The South Bank's summer Meltdown festival comes to an end tonight with the Senegalese singer Baaba Maal. It's a tribute to the quirky, questioning nature of this year's curator, Robert Wyatt, that the range of 30-plus artists, including Max Roach, the Residents, Terry Riley, Massacre and Arab-Israeli hip-hop feels coherent.
Tapes of Wyatt's material, played before gigs and during intervals, have reminded us about his fascinating body of work: intricate miniatures; sprawling layers and loops; politicised dance numbers; and highly personal love songs.
Sunday's gig, organised by trombonist Annie Whitehead, added a few new voices to the nicely drilled band that played at the South Bank last year.
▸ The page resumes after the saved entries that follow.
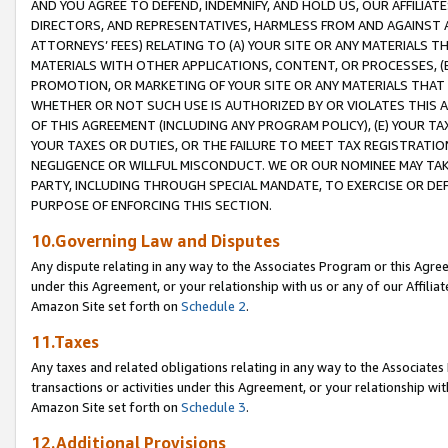
AND YOU AGREE TO DEFEND, INDEMNIFY, AND HOLD US, OUR AFFILIAT
DIRECTORS, AND REPRESENTATIVES, HARMLESS FROM AND AGAINST ALL
ATTORNEYS’ FEES) RELATING TO (A) YOUR SITE OR ANY MATERIALS 
MATERIALS WITH OTHER APPLICATIONS, CONTENT, OR PROCESSES, (
PROMOTION, OR MARKETING OF YOUR SITE OR ANY MATERIALS THAT A
WHETHER OR NOT SUCH USE IS AUTHORIZED BY OR VIOLATES THIS A
OF THIS AGREEMENT (INCLUDING ANY PROGRAM POLICY), (E) YOUR TA
YOUR TAXES OR DUTIES, OR THE FAILURE TO MEET TAX REGISTRATIO
NEGLIGENCE OR WILLFUL MISCONDUCT. WE OR OUR NOMINEE MAY TA
PARTY, INCLUDING THROUGH SPECIAL MANDATE, TO EXERCISE OR DEF
PURPOSE OF ENFORCING THIS SECTION.
10.Governing Law and Disputes
Any dispute relating in any way to the Associates Program or this Agree
under this Agreement, or your relationship with us or any of our Affilia
Amazon Site set forth on
Schedule 2
.
11.Taxes
Any taxes and related obligations relating in any way to the Associate
transactions or activities under this Agreement, or your relationship with
Amazon Site set forth on
Schedule 3
.
12.Additional Provisions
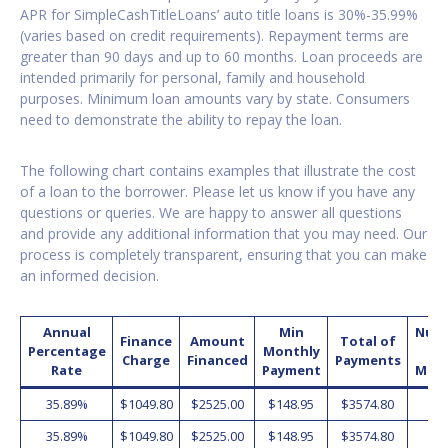
APR for SimpleCashTitleLoans’ auto title loans is 30%-35.99%
(varies based on credit requirements). Repayment terms are
greater than 90 days and up to 60 months. Loan proceeds are
intended primarily for personal, family and household
purposes. Minimum loan amounts vary by state. Consumers
need to demonstrate the ability to repay the loan.
The following chart contains examples that illustrate the cost
of a loan to the borrower. Please let us know if you have any
questions or queries. We are happy to answer all questions
and provide any additional information that you may need. Our
process is completely transparent, ensuring that you can make
an informed decision.
Annual
Min
Num
Finance
Amount
Total of
Percentage
Monthly
o
Charge
Financed
Payments
Rate
Payment
Mon
35.89%
$1049.80
$2525.00
$148.95
$3574.80
2
35.89%
$1049.80
$2525.00
$148.95
$3574.80
2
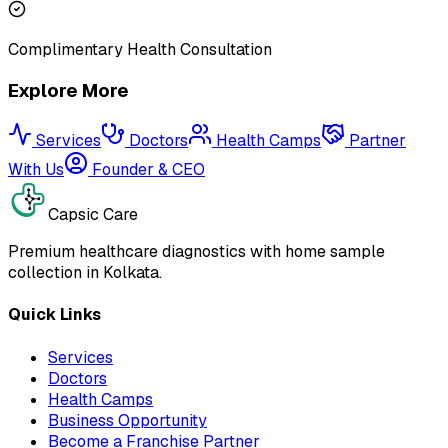
Complimentary Health Consultation
Explore More
Services
Doctors
Health Camps
Partner
With Us
Founder & CEO
Capsic Care
Premium healthcare diagnostics with home sample
collection in Kolkata.
Quick Links
Services
Doctors
Health Camps
Business Opportunity
Become a Franchise Partner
Karen Mantler (whose father, Michael, recently released an album — Hide and Seek — with Wyatt on vocals) sang "Team Spirit" and, later, "Soup Song." Carleen Anderson sang two non-Wyatt songs he has recorded — "Strange Fruit" (with an extraordinary doudouk solo from Didier Malherbe) and Chic's "At Last I Am Free." Ian Maidman did sterling work as a Wyatt soundalike on songs that included "A Sunday in Madrid" and "Free Will and Testament."
When Elvis Costello came on stage, everyone took notice. He sang "Left On Man," "Caroline" and "Shipbuilding," the song about preparations for the Falklands war by Costello and Clive Langer that Wyatt recorded in the early 1980s. Julie Tippetts, part of the original Soup Songs "big idea" commissioned by Dave Groom a few years ago, was an outstanding Wyatt interpreter, capturing his conversational phrasing and jazz-saturated passion on soaring arrangements of songs such as "Alliance," "Muddy Mouse/Muddy Mouth" and the glorious "Sight of the Wind," which she described as her favourite Wyatt work.
Brett Anderson was the odd man out, appearing just before the interval to sing a dreary version of Wyatt's "Sea Song" over desultory beatbox, twanging guitar and electronic beeps. He looked as though he would rather be somewhere else, and the audience swiftly came to a similar conclusion. When all the stars came back to sing "Heaps of Sheeps," the Suede man stayed away. At the end, Wyatt, comfortably installed in the Royal Box with his wife, Alfreda Benge, like alternative royalty, shyly sang a few goodbye lines through the PA system.